━━ Available data
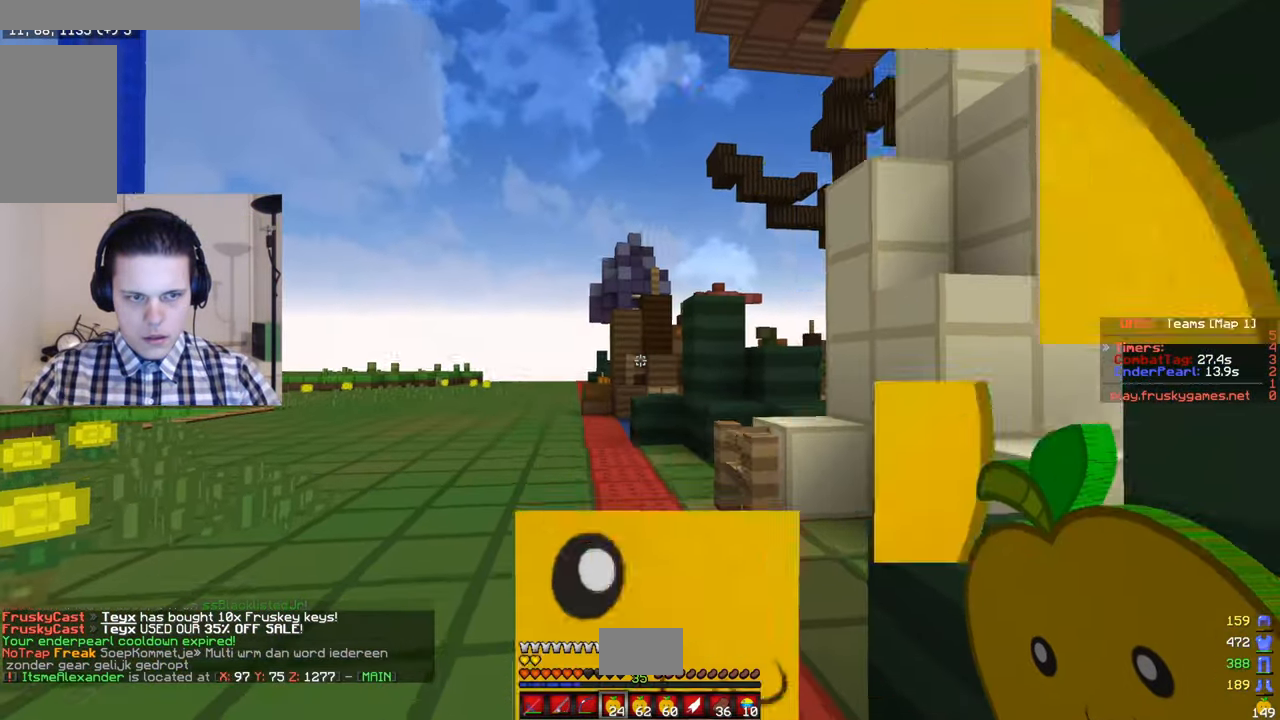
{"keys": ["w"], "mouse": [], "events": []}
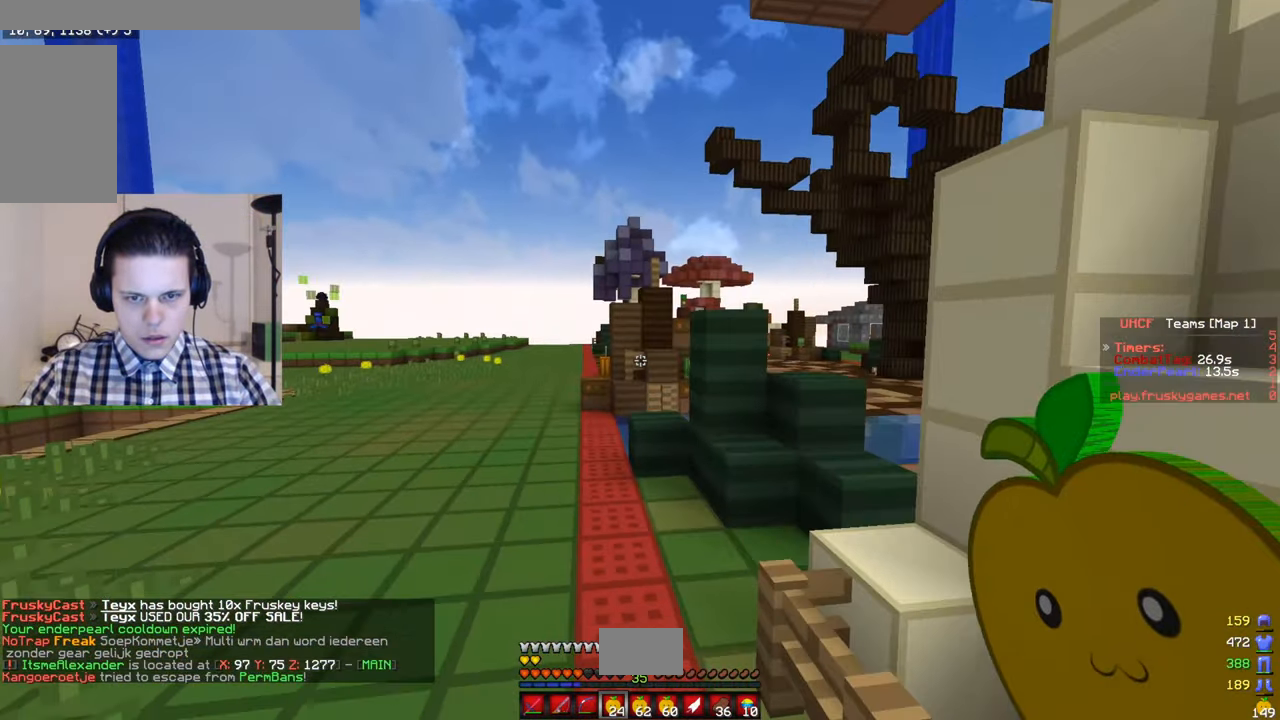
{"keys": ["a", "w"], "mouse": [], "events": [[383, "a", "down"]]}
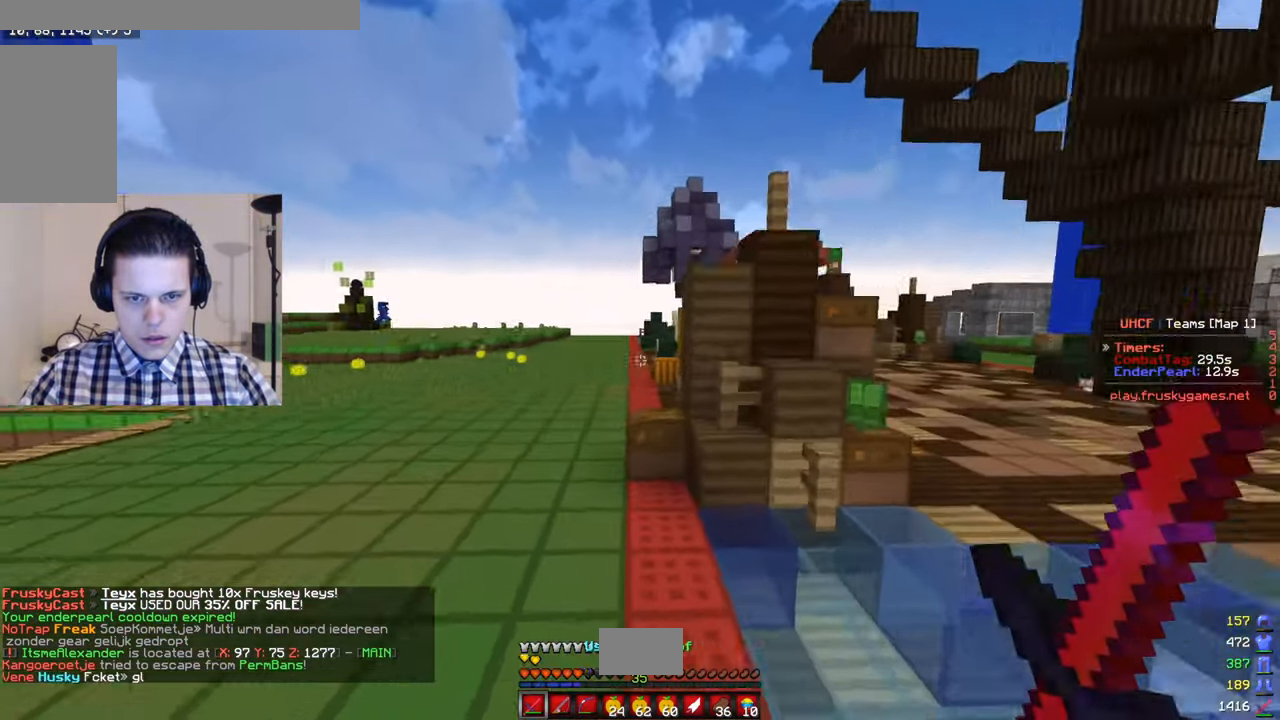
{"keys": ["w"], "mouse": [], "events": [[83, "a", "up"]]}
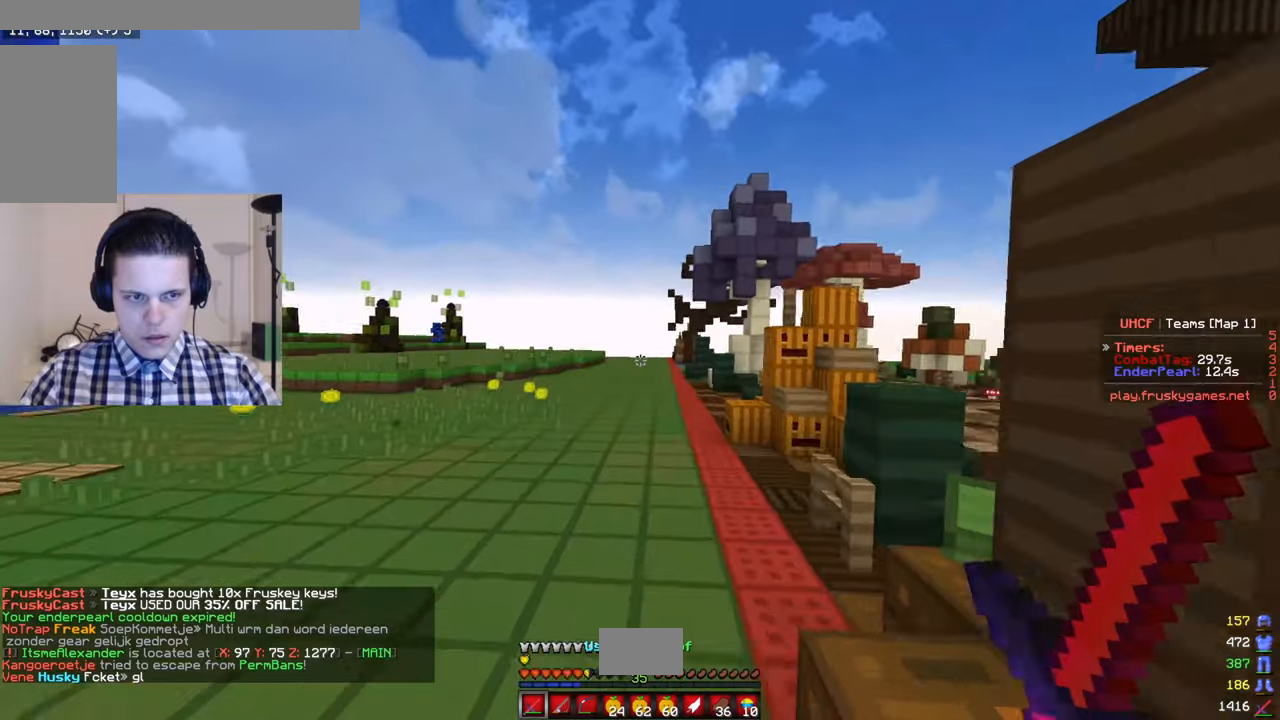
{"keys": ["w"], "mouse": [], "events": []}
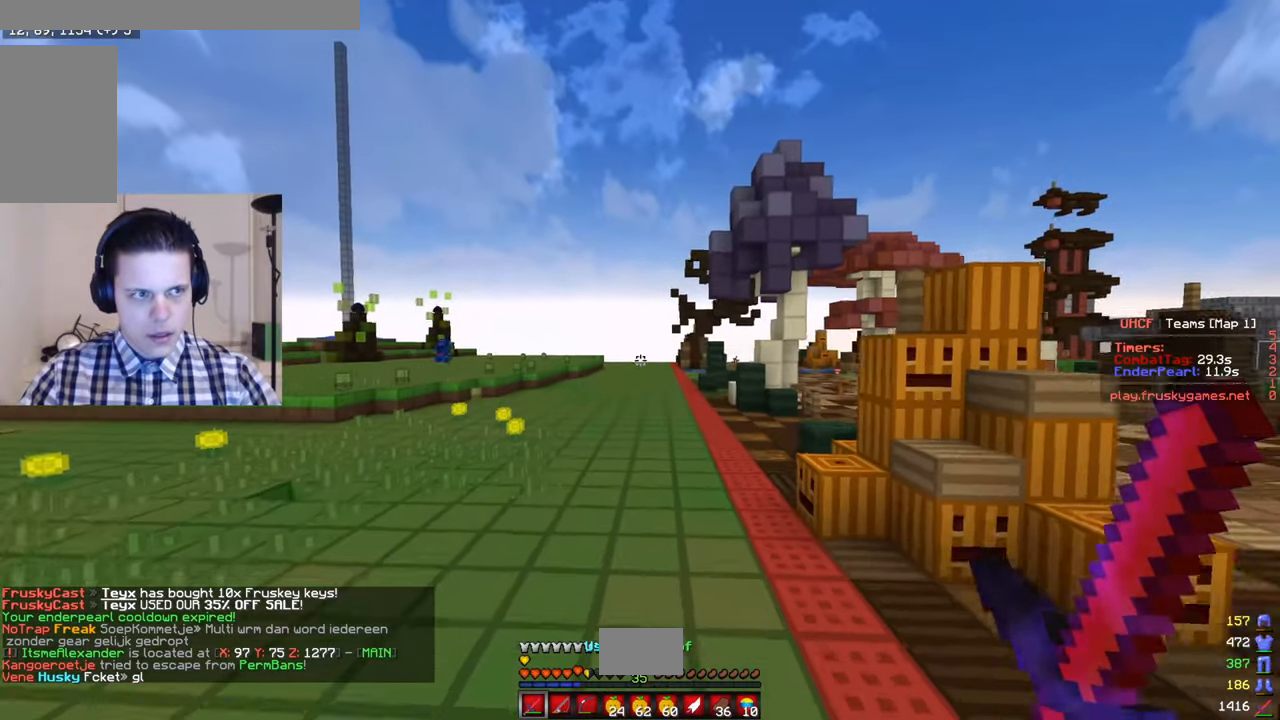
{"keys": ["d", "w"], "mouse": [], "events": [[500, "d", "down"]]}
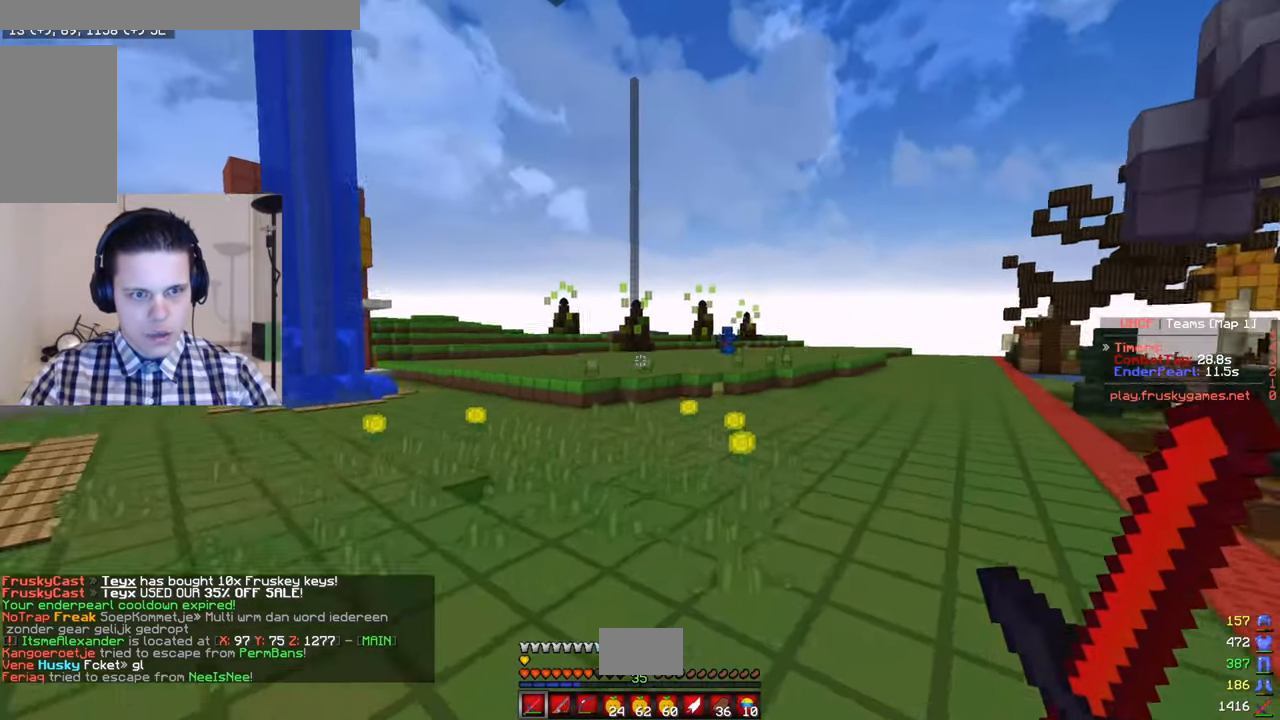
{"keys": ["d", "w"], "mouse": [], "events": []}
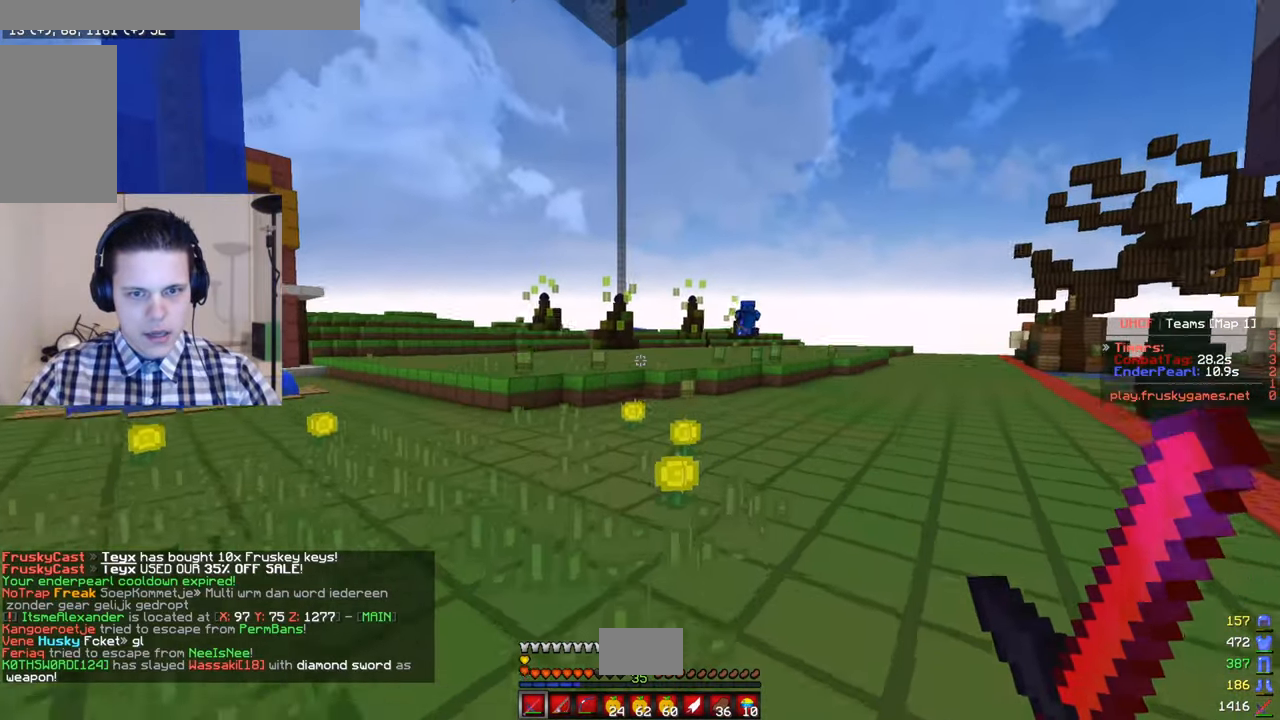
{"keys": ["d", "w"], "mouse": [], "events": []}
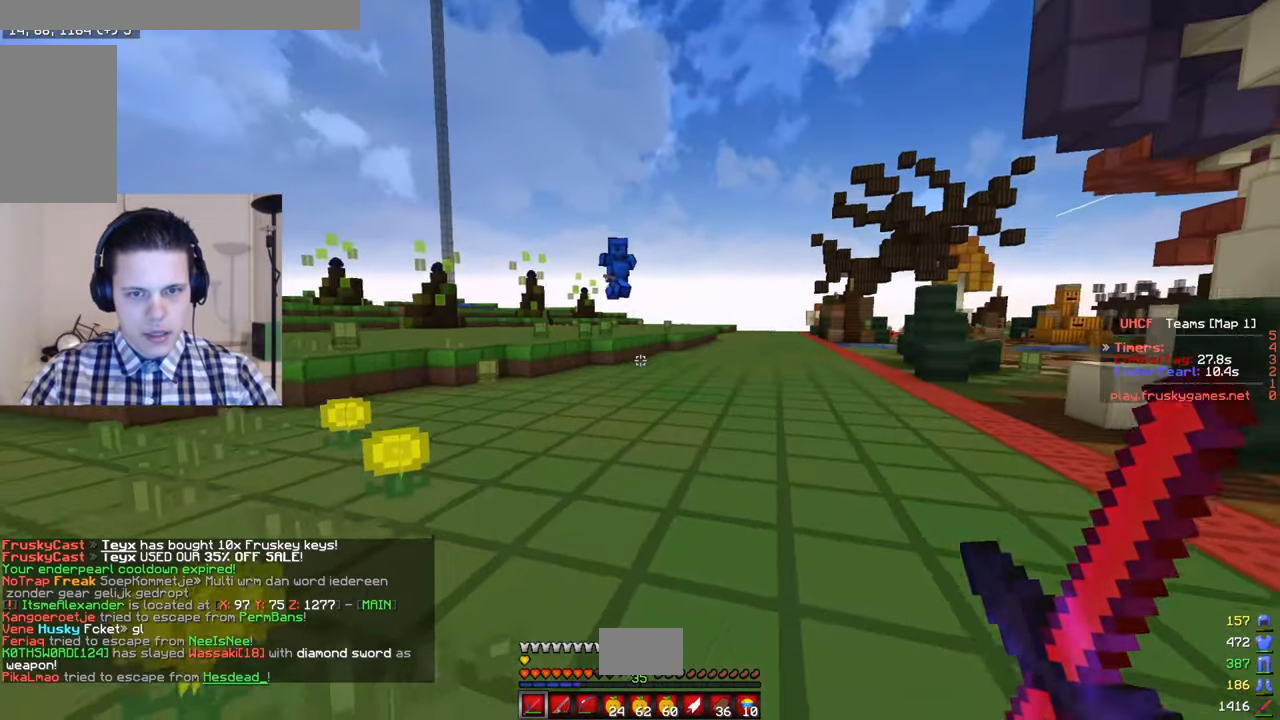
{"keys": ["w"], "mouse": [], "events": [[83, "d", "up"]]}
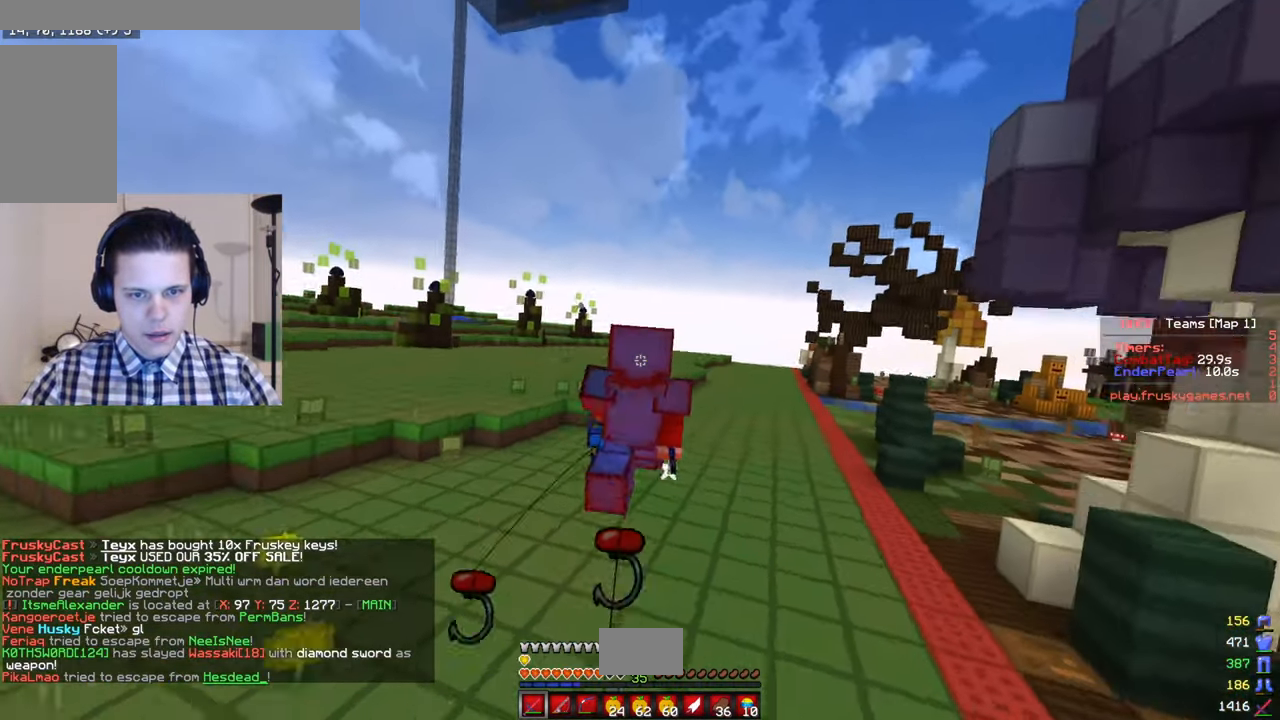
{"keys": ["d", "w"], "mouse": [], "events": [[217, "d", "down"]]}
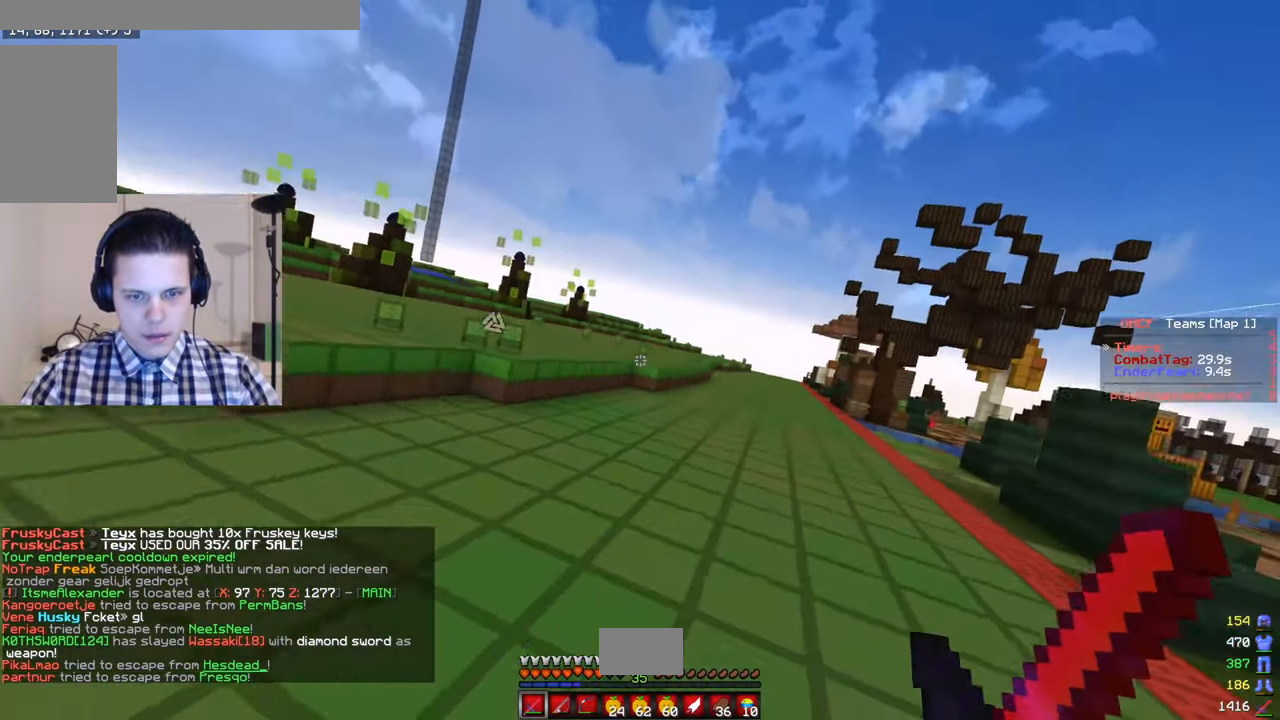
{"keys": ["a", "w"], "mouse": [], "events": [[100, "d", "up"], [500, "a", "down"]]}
━━━━
- Your task
Only the pictures stay behind; copy everything else in the records above exactly.

- Completed task
{"keys": ["w"], "mouse": [], "events": []}
{"keys": ["a", "w"], "mouse": [], "events": [[383, "a", "down"]]}
{"keys": ["w"], "mouse": [], "events": [[83, "a", "up"]]}
{"keys": ["w"], "mouse": [], "events": []}
{"keys": ["d", "w"], "mouse": [], "events": [[500, "d", "down"]]}
{"keys": ["d", "w"], "mouse": [], "events": []}
{"keys": ["d", "w"], "mouse": [], "events": []}
{"keys": ["w"], "mouse": [], "events": [[83, "d", "up"]]}
{"keys": ["d", "w"], "mouse": [], "events": [[217, "d", "down"]]}
{"keys": ["a", "w"], "mouse": [], "events": [[100, "d", "up"], [500, "a", "down"]]}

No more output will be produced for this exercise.